Le président de la transition Michel Kafando a reçu les artistes de toutes les filières hier 26 février à sa résidence. Une rencontre voulue par lui afin d’échanger avec les hommes de cultures autour de leurs préoccupations. Des doléances qui ont été soumises aux chefs de l’Etat, on retiendra celle faite par les cinéastes et réalisateurs du Burkina. Ces derniers ont voulu savoir quand est- qu’ils pourront voir Michel Kafando à leurs côtés, dans les salles de ciné, pour suivre un film. Réponse du locataire de Kosyam : « Si vous maintenez le film Timbuktu dans la compétition au FESPACO, je viendrai suivre les films avec vous ».

« Timbuktu »; le titre de ce film vous dit-il quelque chose? Eh bien pour ceux qui ne le savent pas, retenez que ce film du Franco Mauritanien Abderrahmane Sissako, a été consacré à la 40e édition des CESAR cette année en France. Ce long métrage qui fait la chronique de la vie quotidienne dans le nord du Mali sous la coupe des djihadistes a, en effet, raflé 7 prix dont les prestigieux trophées du meilleur film et meilleur réalisateur. Après les attentats contre Charlie Hebdo, le film a été retiré de certaines salles de cinéma comme celle de Villiers-sur-Marne en France pour des raisons sécuritaires. Pour ces mêmes raisons sécuritaires, les organisateurs du FESPACO envisageraient retirer ce film qui a été retenu pour la compétition officielle en long métrage.

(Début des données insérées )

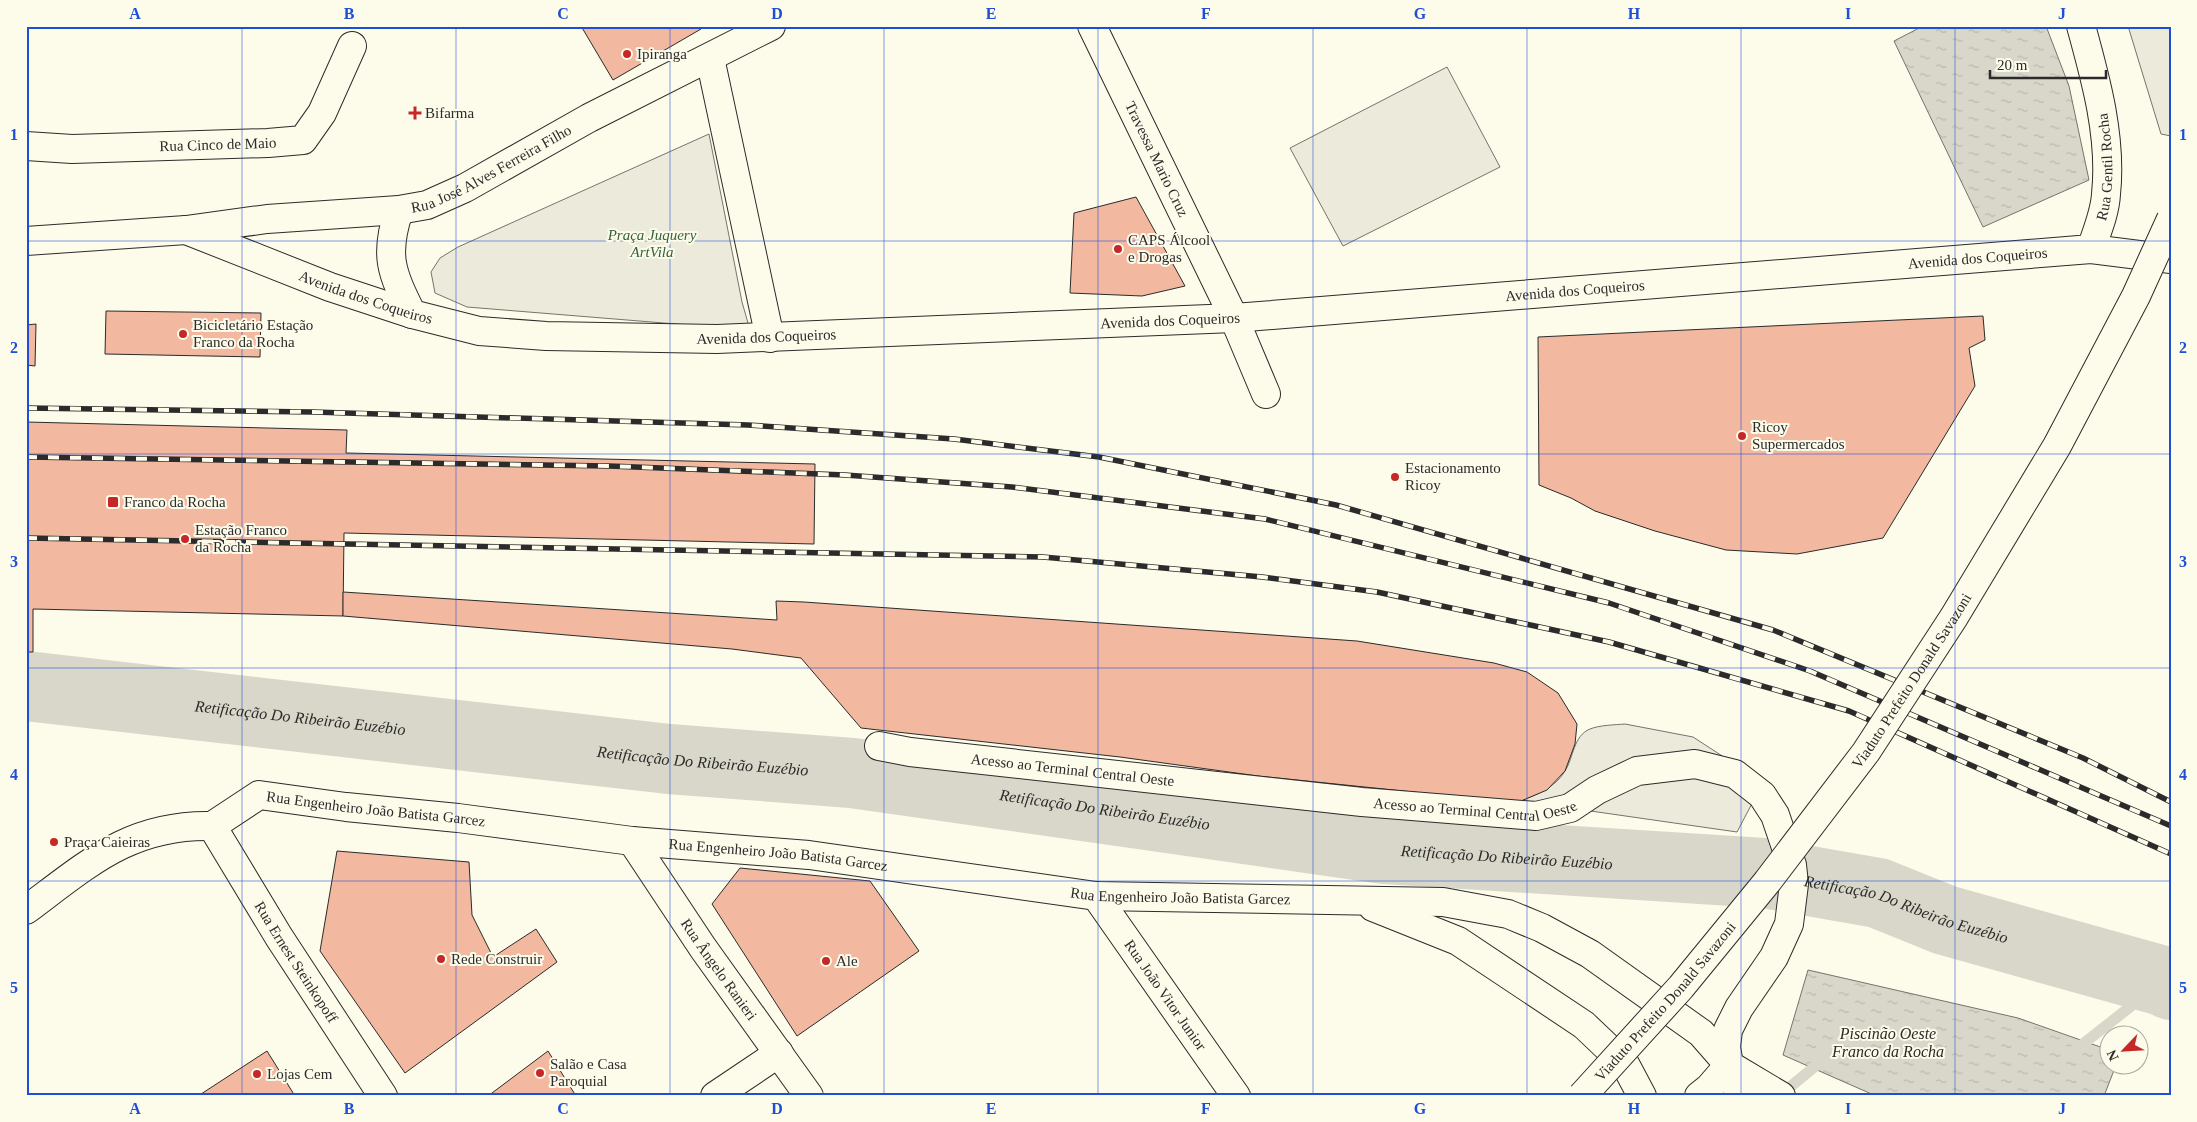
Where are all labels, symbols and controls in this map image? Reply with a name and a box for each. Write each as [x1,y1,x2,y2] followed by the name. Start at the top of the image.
[129,5,141,22] text: A
[344,5,355,22] text: B
[557,5,569,22] text: C
[771,5,783,22] text: D
[986,5,996,22] text: E
[1201,5,1211,22] text: F
[1414,5,1427,22] text: G
[1628,5,1641,22] text: H
[1845,5,1851,22] text: I
[2058,5,2066,22] text: J
[637,46,687,62] place label: Ipiranga
[621,48,633,60] marker: Ipiranga
[1990,48,2106,80] scale bar
[1997,57,2028,73] text: 20 m
[1122,99,1192,220] street label: Travessa Mario Cruz
[425,105,474,121] place label: Bifarma
[409,107,421,119] marker: Bifarma
[2093,112,2115,222] street label: Rua Gentil Rocha
[410,122,574,216] street label: Rua José Alves Ferreira Filho
[10,126,18,143] text: 1
[2179,126,2187,143] text: 1
[159,134,277,154] street label: Rua Cinco de Maio
[607,227,697,260] park label: Praça Juquery ArtVila
[1128,232,1210,265] place label: CAPS Álcool e Drogas
[1112,243,1124,255] marker: CAPS Álcool e Drogas
[1907,245,2048,272] street label: Avenida dos Coqueiros
[297,268,434,327] street label: Avenida dos Coqueiros
[1505,277,1645,304] street label: Avenida dos Coqueiros
[1100,310,1241,331] street label: Avenida dos Coqueiros
[193,317,313,350] place label: Bicicletário Estação Franco da Rocha
[696,326,837,347] street label: Avenida dos Coqueiros
[177,328,189,340] marker: Bicicletário Estação Franco da Rocha
[10,339,18,356] text: 2
[2179,339,2187,356] text: 2
[1752,419,1845,452] place label: Ricoy Supermercados
[1736,430,1748,442] marker: Ricoy Supermercados
[1405,460,1501,493] place label: Estacionamento Ricoy
[1389,471,1401,483] marker: Estacionamento Ricoy
[124,494,226,510] place label: Franco da Rocha
[106,495,120,509] marker: Franco da Rocha
[195,522,287,555] place label: Estação Franco da Rocha
[179,533,191,545] marker: Estação Franco da Rocha
[10,553,18,570] text: 3
[2179,553,2187,570] text: 3
[1849,590,1974,771] street label: Viaduto Prefeito Donald Savazoni
[193,697,407,738] water label: Retificação Do Ribeirão Euzébio
[595,743,809,779] water label: Retificação Do Ribeirão Euzébio
[970,751,1175,789] street label: Acesso ao Terminal Central Oeste
[10,766,18,783] text: 4
[2179,766,2187,783] text: 4
[998,786,1211,833] water label: Retificação Do Ribeirão Euzébio
[265,788,487,830] street label: Rua Engenheiro João Batista Garcez
[1373,795,1580,824] street label: Acesso ao Terminal Central Oeste
[64,834,150,850] place label: Praça Caieiras
[48,836,60,848] marker: Praça Caieiras
[668,836,889,874] street label: Rua Engenheiro João Batista Garcez
[1399,842,1613,872] water label: Retificação Do Ribeirão Euzébio
[1802,872,2010,946] water label: Retificação Do Ribeirão Euzébio
[1069,884,1291,907] street label: Rua Engenheiro João Batista Garcez
[251,899,341,1026] street label: Rua Ernest Steinkopoff
[678,916,760,1023] street label: Rua Ângelo Ranieri
[1592,919,1739,1084] street label: Viaduto Prefeito Donald Savazoni
[1121,937,1210,1053] street label: Rua João Vitor Junior
[451,951,542,967] place label: Rede Construir
[435,953,447,965] marker: Rede Construir
[836,953,858,969] place label: Ale
[820,955,832,967] marker: Ale
[10,979,18,996] text: 5
[2179,979,2187,996] text: 5
[2100,1024,2150,1074] north arrow
[1831,1025,1944,1060] water label: Piscinão Oeste Franco da Rocha
[2104,1048,2122,1063] text: N
[550,1056,627,1089] place label: Salão e Casa Paroquial
[267,1066,333,1082] place label: Lojas Cem
[534,1067,546,1079] marker: Salão e Casa Paroquial
[251,1068,263,1080] marker: Lojas Cem
[129,1100,141,1117] text: A
[344,1100,355,1117] text: B
[557,1100,569,1117] text: C
[771,1100,783,1117] text: D
[986,1100,996,1117] text: E
[1201,1100,1211,1117] text: F
[1414,1100,1427,1117] text: G
[1628,1100,1641,1117] text: H
[1845,1100,1851,1117] text: I
[2058,1100,2066,1117] text: J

Le président de la transition Michel Kafando ne serait-il pas d’avis avec les organisateurs de la biennale du cinéma africain ? La réponse est sans aucun doute oui puisqu’au souhait des cinéastes et des réalisateurs du Burkina de voir le président de la transition à leurs côtés pour suivre des films dans les salles de ciné, il a répondu en ces termes « Si vous maintenez Timbuktu au FESPACO, je viendrai suivre les films ». Une position qu’il a fait savoir hier à sa résidence lors de sa rencontre avec les artistes, toutes filières confondues à sa résidence. Cette rencontre qui fait suite à celles des responsables des partis politiques, des Organisations de la société civile et des journalistes, a été l’occasion pour le chef de l’Etat d’échanger avec les hommes de la culture afin de recueillir leurs préoccupations.

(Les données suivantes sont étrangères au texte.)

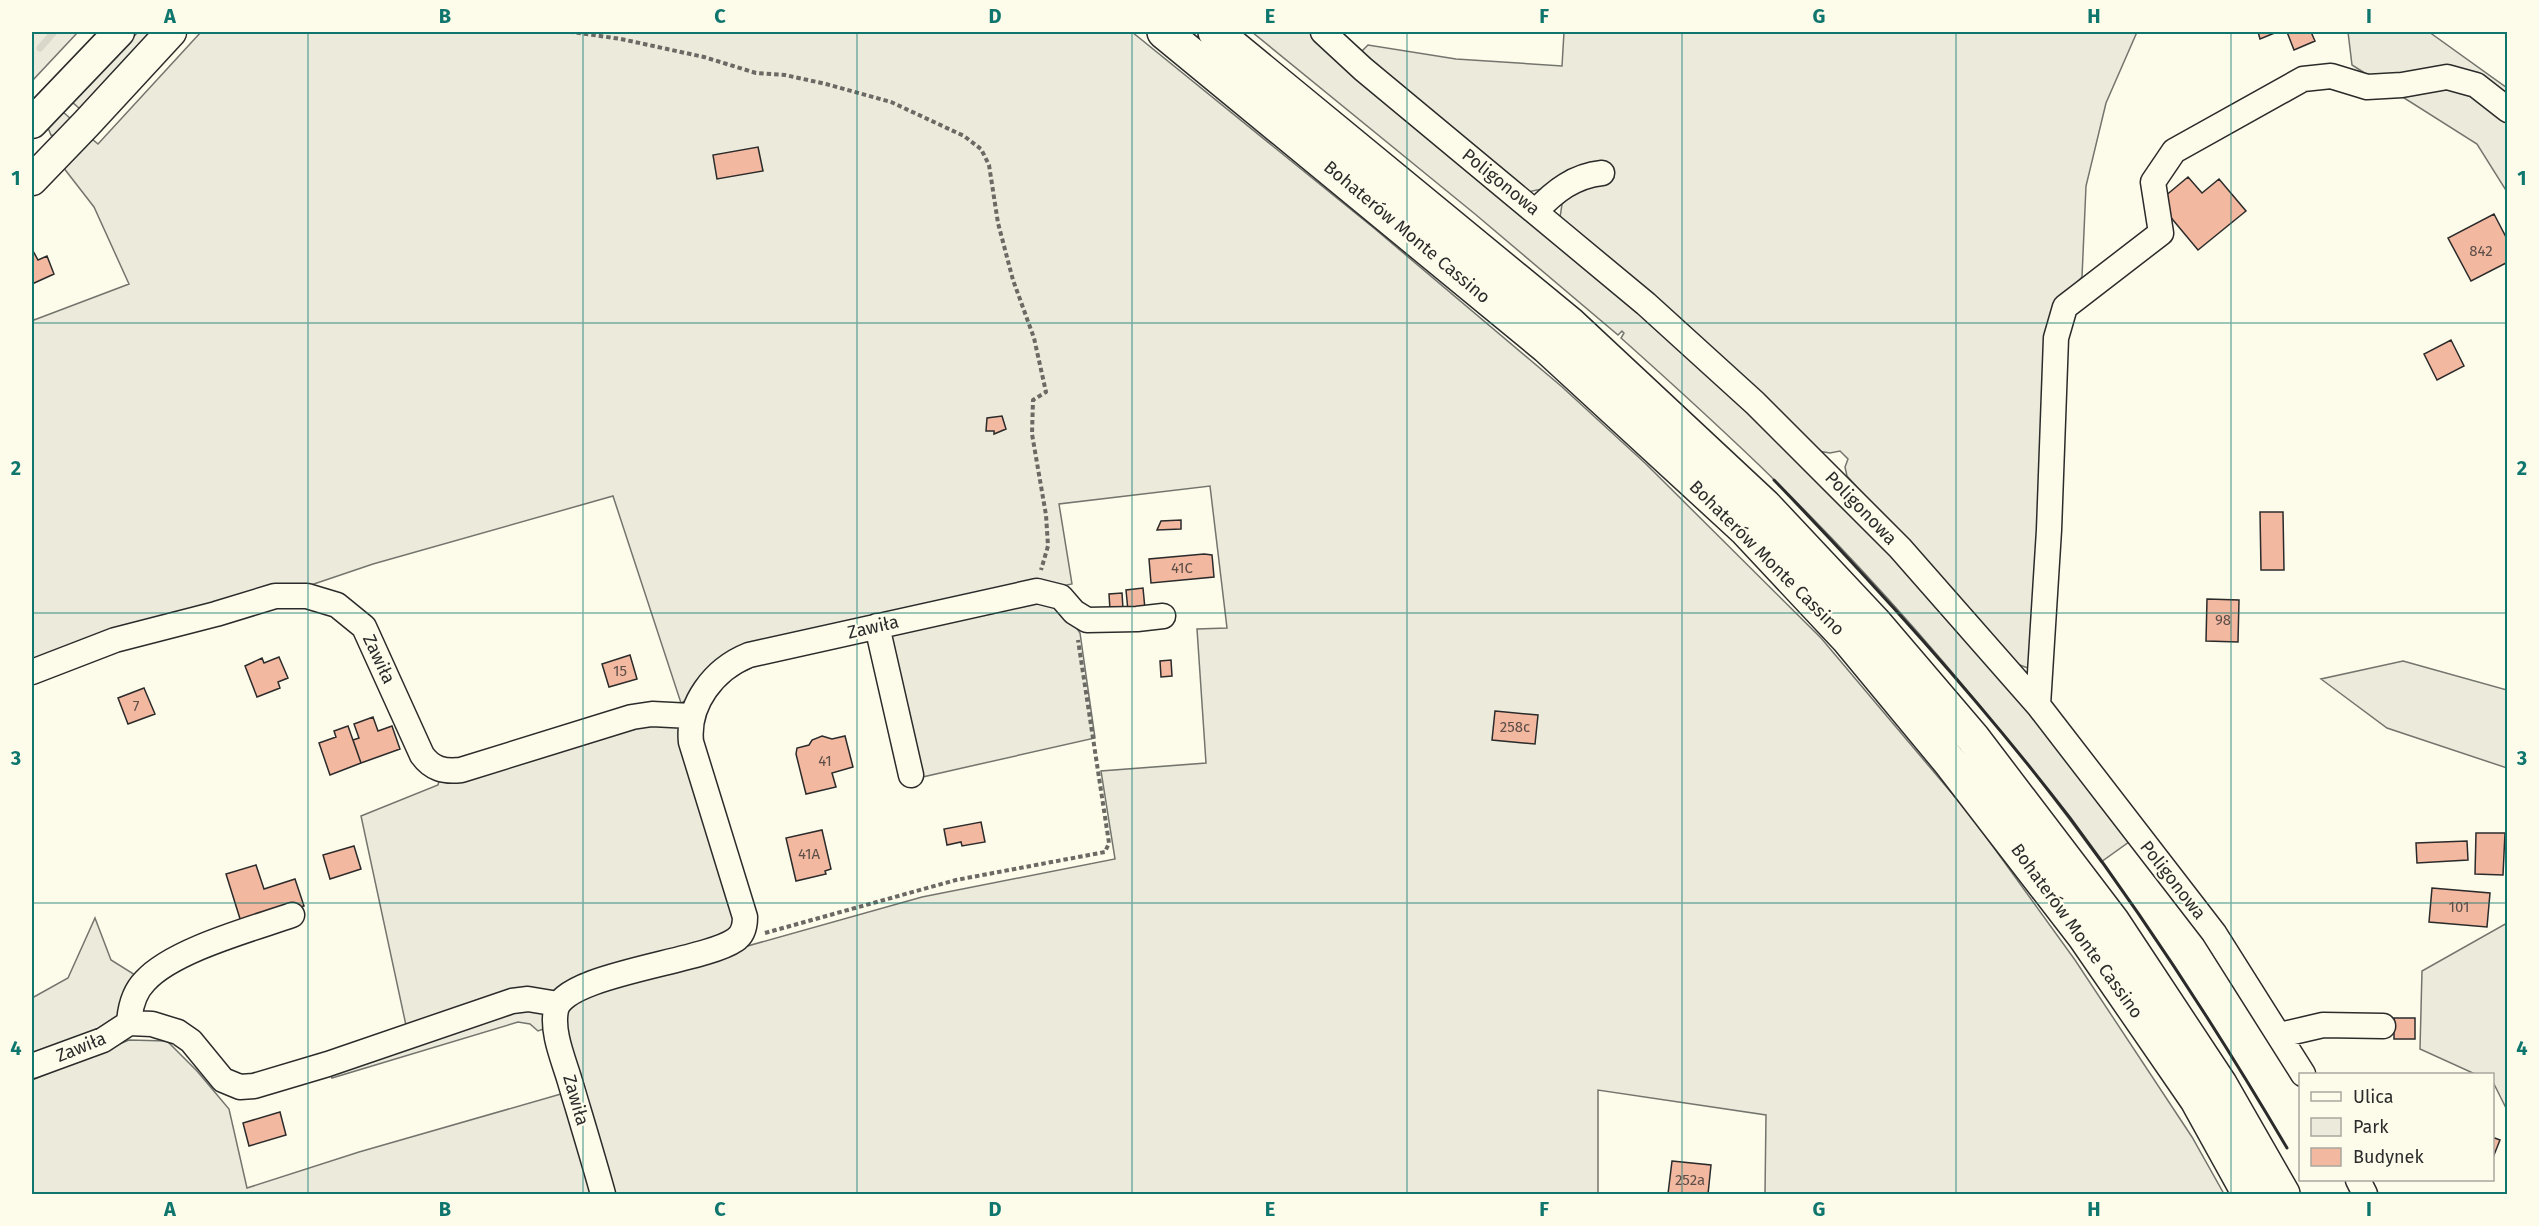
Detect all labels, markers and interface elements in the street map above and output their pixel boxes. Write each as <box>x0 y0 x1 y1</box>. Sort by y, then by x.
text: A <box>163 4 177 28</box>
text: B <box>439 4 451 28</box>
text: C <box>714 4 726 28</box>
text: D <box>988 4 1002 28</box>
text: E <box>1265 4 1275 28</box>
text: F <box>1539 4 1549 28</box>
text: G <box>1813 4 1825 28</box>
text: H <box>2087 4 2101 28</box>
text: I <box>2366 4 2372 28</box>
street label: Poligonowa <box>1458 144 1544 220</box>
street label: Bohaterów Monte Cassino <box>1319 156 1495 308</box>
text: 1 <box>11 166 21 190</box>
text: 1 <box>2517 166 2527 190</box>
house number: 842 <box>2469 242 2493 260</box>
text: 2 <box>11 456 21 480</box>
text: 2 <box>2517 456 2527 480</box>
street label: Poligonowa <box>1820 467 1902 549</box>
street label: Bohaterów Monte Cassino <box>1685 476 1849 640</box>
house number: 41C <box>1171 559 1194 577</box>
street label: Zawiła <box>845 610 901 644</box>
house number: 98 <box>2215 611 2231 629</box>
street label: Zawiła <box>358 631 400 687</box>
house number: 15 <box>613 662 627 680</box>
house number: 7 <box>133 697 140 715</box>
house number: 258c <box>1500 718 1530 736</box>
text: 3 <box>10 746 21 770</box>
text: 3 <box>2516 746 2527 770</box>
house number: 41 <box>818 752 832 770</box>
street label: Poligonowa <box>2135 836 2211 924</box>
street label: Bohaterów Monte Cassino <box>2006 839 2148 1023</box>
house number: 41A <box>798 845 821 863</box>
house number: 101 <box>2449 898 2470 916</box>
street label: Zawiła <box>53 1027 109 1067</box>
text: 4 <box>10 1036 22 1060</box>
text: 4 <box>2516 1036 2528 1060</box>
street label: Zawiła <box>558 1072 594 1128</box>
legend <box>2299 1073 2494 1181</box>
text: Ulica <box>2353 1086 2393 1108</box>
text: Park <box>2353 1116 2389 1138</box>
text: Budynek <box>2353 1146 2424 1168</box>
house number: 252a <box>1675 1171 1705 1189</box>
text: A <box>163 1197 177 1221</box>
text: B <box>439 1197 451 1221</box>
text: C <box>714 1197 726 1221</box>
text: D <box>988 1197 1002 1221</box>
text: E <box>1265 1197 1275 1221</box>
text: F <box>1539 1197 1549 1221</box>
text: G <box>1813 1197 1825 1221</box>
text: H <box>2087 1197 2101 1221</box>
text: I <box>2366 1197 2372 1221</box>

Michel Kafando dit être étranger à sa résidence
Bien avant les échanges, Michel Kafando a loué le travail des artistes qui contribuent au développement du Burkina Faso. Reconnaissant que la grandeur d’un pays ne se mesure qu’à l’aune de sa culture, le président a fait constater que la culture n’est pas considérée au Burkina Faso et a promis dans les « limites de nos moyens soutenir ce secteur clé de notre pays ». Un soutien qui doit commencer par la satisfaction de deux doléances importantes des artistes selon la chorégraphe Irène Tassembédo, représentant des hommes de culture. « Il s’agit de l’opérationnalisation du statut de l’artiste et de celle de l’agence de développement des industries culturelles et créatives » a dévoilé Irène Tassembédo avant de témoigner sa gratitude au chef de l’Etat pour avoir initié la rencontre. Après ce message globale de la chorégraphe, les artistes ont, par filière exposé leurs problèmes au président de la transition. Des cinéastes et réalisateur au musiciens et acteurs du livre en passant par les acteurs du livre, des arts de la scène et du patrimoine, chaque représentant a dressé la liste des difficultés qu’ils rencontrent dans l’exercice de leur métier. Des difficultés qui se résument au manque de formation, de financement, aux problèmes de la piraterie et au manque de soutien des hommes de culture. L’une des interventions qui a retenu l’attention du public a été celle de Souleymane Nikiema des arts plastiques. « Lorsque nous sommes rentrés dans cette salle, nous nous sommes sentis orphelins parce que nous n’avons trouvé aucune œuvre plastique. Toute chose qui nous a emmené à nous poser la question de savoir si le président est un consommateur de nos œuvres plastiques » a douté Souleymane Nikiema. A cette question, Michel Kafando constate effectivement le manque d’œuvre plastique à sa résidence ; s’en excuse et d’un ton ironique lâche : « Moi-même je suis étranger à cet endroit donc ce n’est pas de ma faute ». Tout en promettant que toutes les doléances et difficultés soulevées au cours des échanges trouveront solution même après son règne, Michel Kafando a invité les hommes de culture à maintenir la même flamme pour un Burkina prospère.